> **DESCRIPTION OF THE TASK**
Gather from the material every line that contains the string "фрукты".

> **EXTRACTED DATA**
________________________________________

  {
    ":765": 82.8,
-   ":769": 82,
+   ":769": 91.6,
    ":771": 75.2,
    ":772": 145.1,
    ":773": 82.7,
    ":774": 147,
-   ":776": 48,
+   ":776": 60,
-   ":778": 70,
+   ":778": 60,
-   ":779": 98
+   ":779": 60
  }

________________________________________

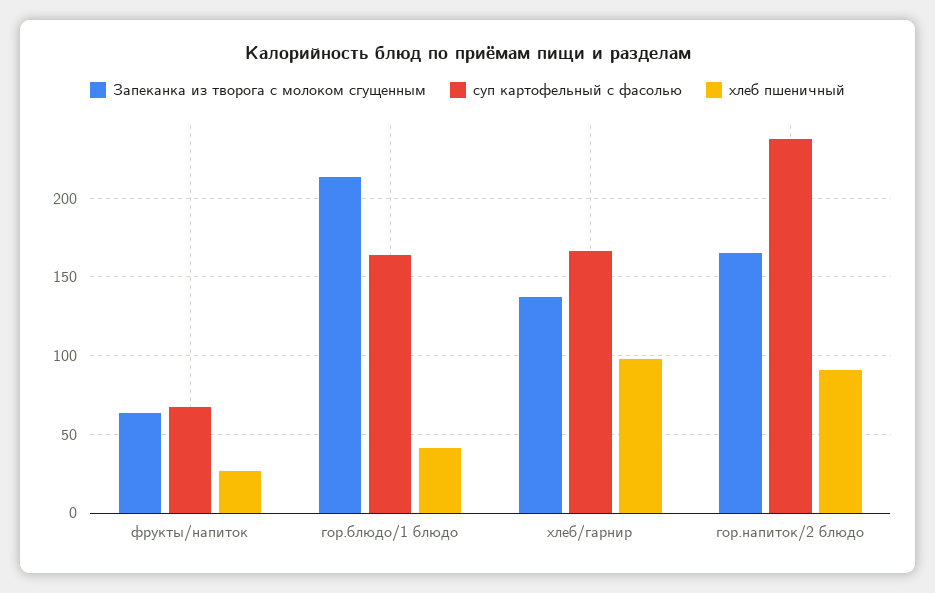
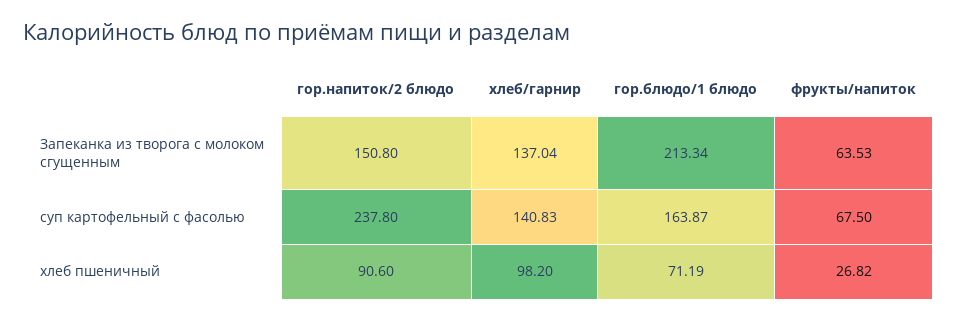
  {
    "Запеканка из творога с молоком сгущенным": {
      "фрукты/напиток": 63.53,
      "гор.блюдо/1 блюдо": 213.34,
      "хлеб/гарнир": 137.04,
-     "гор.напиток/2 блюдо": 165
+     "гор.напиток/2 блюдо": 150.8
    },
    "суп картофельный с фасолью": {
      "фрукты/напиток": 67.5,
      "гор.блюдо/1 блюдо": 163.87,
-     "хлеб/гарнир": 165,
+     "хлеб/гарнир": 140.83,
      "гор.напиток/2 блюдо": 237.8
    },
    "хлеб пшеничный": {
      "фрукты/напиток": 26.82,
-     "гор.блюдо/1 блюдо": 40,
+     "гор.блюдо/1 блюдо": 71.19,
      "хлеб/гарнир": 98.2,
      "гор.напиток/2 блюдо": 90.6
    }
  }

________________________________________

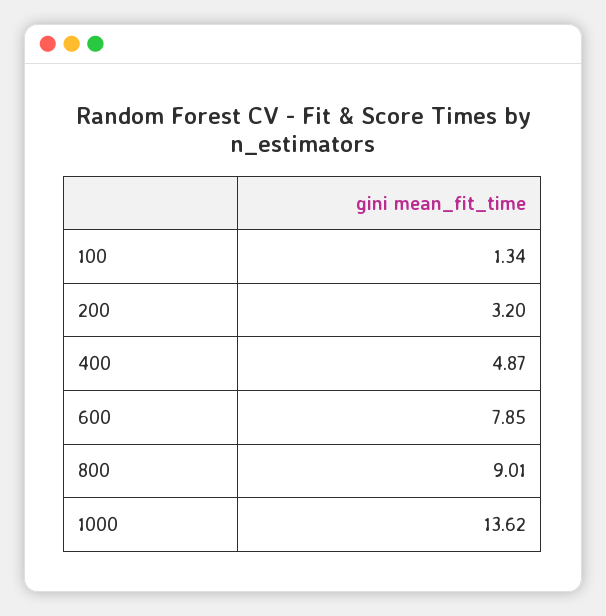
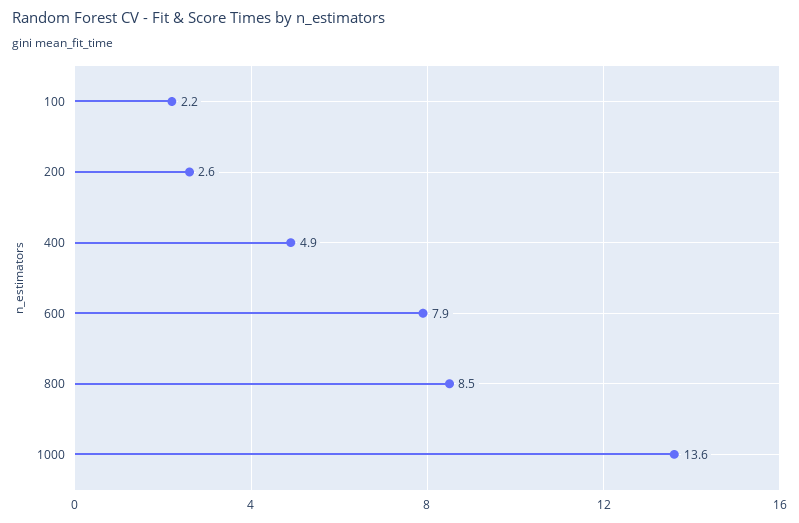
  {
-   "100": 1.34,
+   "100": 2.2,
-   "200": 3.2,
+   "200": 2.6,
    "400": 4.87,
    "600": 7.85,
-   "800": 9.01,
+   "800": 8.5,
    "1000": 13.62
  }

________________________________________

> **FINISHED TASK**
      "фрукты/напиток": 63.53,
      "фрукты/напиток": 67.5,
      "фрукты/напиток": 26.82,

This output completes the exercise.